The broader lesson: when an LLM is part of a hybrid optimization loop, it may dominate the learned surrogate — especially at small data budgets. The GP's value is as an exploration mechanism, but with 200 observations in 768D space the surrogate is too uncertain to guide useful exploration. At larger budgets, the balance may shift.


Limitations and Future Work

  • Budget: 200 molecules per target. GP quality may matter more at larger budgets (500–1000 evaluations) where the surrogate accumulates enough data to be reliable, and where OPRO-greedy's greedy exploitation may plateau.
  • LLM range: We tested Sonnet 4.6 (strong) and Haiku 4.5 (weak) — both show OPRO-greedy > BOPRO. Testing with Mistral-Large (the paper's original model) would be the most direct comparison to the paper's setting.
  • Single embedding model: Molformer is good but not state-of-the-art. A better task-specific encoder (e.g., Uni-Mol) might change the embedding story.
  • Fine-tuning + PCA-64: We only evaluated the per-target fine-tuned embedding with PCA-32. The combination with PCA-64 is untested and may stack the two improvements.
  • OPRO-greedy exploitation horizon: Greedy top-k selection may converge to a local optimum faster than GP-guided exploration at longer horizons.
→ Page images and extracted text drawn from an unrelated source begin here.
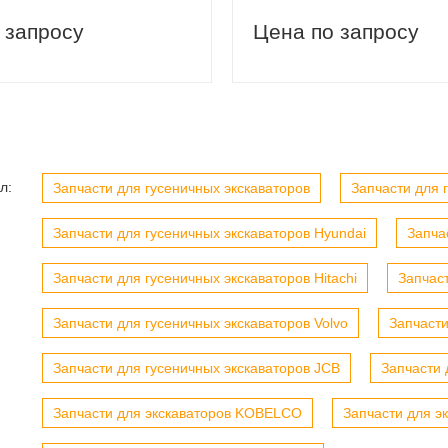
вый заказ
Скидка 5% на первый заказ
 запросу
Цена по запросу
л:
Запчасти для гусеничных экскаваторов
Запчасти для г
Запчасти для гусеничных экскаваторов Hyundai
Запча
Запчасти для гусеничных экскаваторов Hitachi
Запчас
Запчасти для гусеничных экскаваторов Volvo
Запчасти
Запчасти для гусеничных экскаваторов JCB
Запчасти 
Запчасти для экскаваторов KOBELCO
Запчасти для э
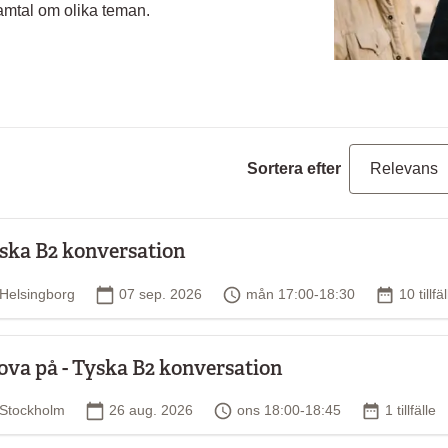
samtal om olika teman.
Sortera efter
ska B2 konversation
Plats
Startdatum
Tid
Antal til
Helsingborg
07 sep. 2026
mån 17:00-18:30
10 tillfä
ova på - Tyska B2 konversation
Plats
Startdatum
Tid
Antal tillfä
Stockholm
26 aug. 2026
ons 18:00-18:45
1 tillfälle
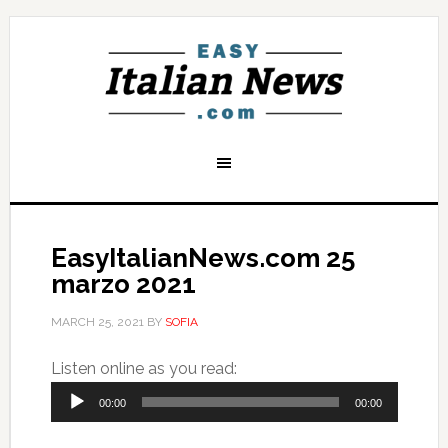
EasyItalianNews.com 25
marzo 2021
MARCH 25, 2021
BY
SOFIA
Audio
Listen online as you read:
Player
00:00
00:00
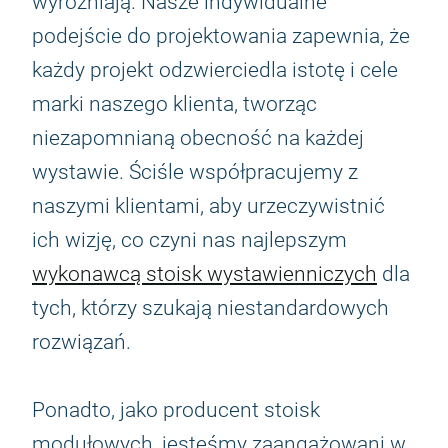
wyróżniają. Nasze indywidualne
podejście do projektowania zapewnia, że
każdy projekt odzwierciedla istotę i cele
marki naszego klienta, tworząc
niezapomnianą obecność na każdej
wystawie. Ściśle współpracujemy z
naszymi klientami, aby urzeczywistnić
ich wizję, co czyni nas najlepszym
wykonawcą stoisk wystawienniczych
dla
tych, którzy szukają niestandardowych
rozwiązań.
Ponadto, jako producent stoisk
modułowych, jesteśmy zaangażowani w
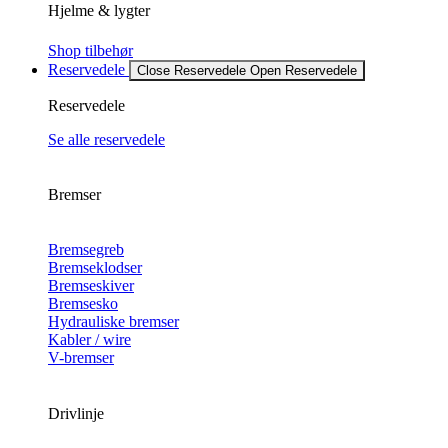
Hjelme & lygter
Shop tilbehør
Reservedele
Close Reservedele
Open Reservedele
Reservedele
Se alle reservedele
Bremser
Bremsegreb
Bremseklodser
Bremseskiver
Bremsesko
Hydrauliske bremser
Kabler / wire
V-bremser
Drivlinje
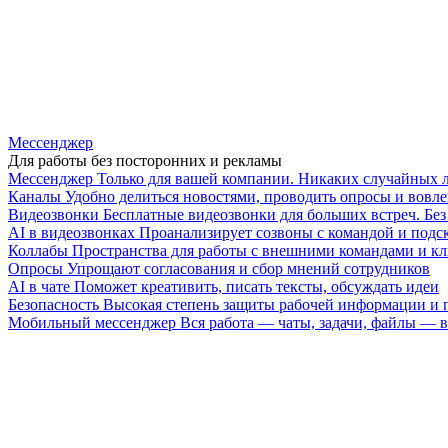
Мессенджер
Для работы без посторонних и рекламы
Мессенджер
Только для вашей компании. Никаких случайных 
Каналы
Удобно делиться новостями, проводить опросы и вовле
Видеозвонки
Бесплатные видеозвонки для больших встреч. Бе
AI в видеозвонках
Проанализирует созвоны с командой и подск
Коллабы
Пространства для работы с внешними командами и к
Опросы
Упрощают согласования и сбор мнений сотрудников
AI в чате
Поможет креативить, писать тексты, обсуждать идеи
Безопасность
Высокая степень защиты рабочей информации и
Мобильный мессенджер
Вся работа — чаты, задачи, файлы —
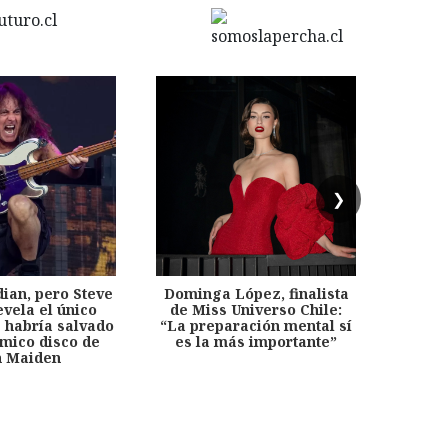
❯
dian, pero Steve
Dominga López, finalista
Desp
evela el único
de Miss Universo Chile:
años, 
e habría salvado
“La preparación mental sí
chil
émico disco de
es la más importante”
capítu
n Maiden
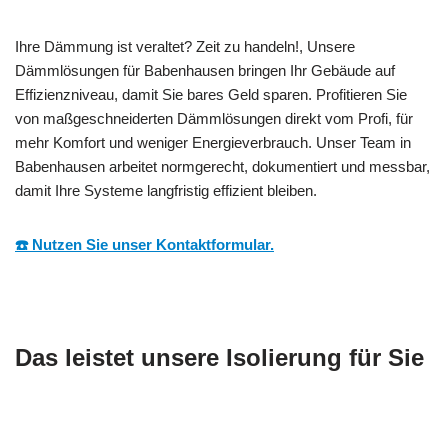
Ihre Dämmung ist veraltet? Zeit zu handeln!, Unsere
Dämmlösungen für Babenhausen bringen Ihr Gebäude auf
Effizienzniveau, damit Sie bares Geld sparen. Profitieren Sie
von maßgeschneiderten Dämmlösungen direkt vom Profi, für
mehr Komfort und weniger Energieverbrauch. Unser Team in
Babenhausen arbeitet normgerecht, dokumentiert und messbar,
damit Ihre Systeme langfristig effizient bleiben.
☎️ Nutzen Sie unser Kontaktformular.
Das leistet unsere Isolierung für Sie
The crossover point is unknown.

Reproducibility

All experiments used publicly available components: Dockstring for scoring, Molformer for embeddings, ZINC250k as the molecule pool, and the Claude API for LLM calls. The BOPRO loop, contrastive fine-tuning, and PCA-GP experiments were implemented in Python using BoTorch for GP fitting and acquisition, and PyTorch for fine-tuning. Each BOPRO condition was run across 10 test targets with 3 independent seeds; results reported as mean best score across runs.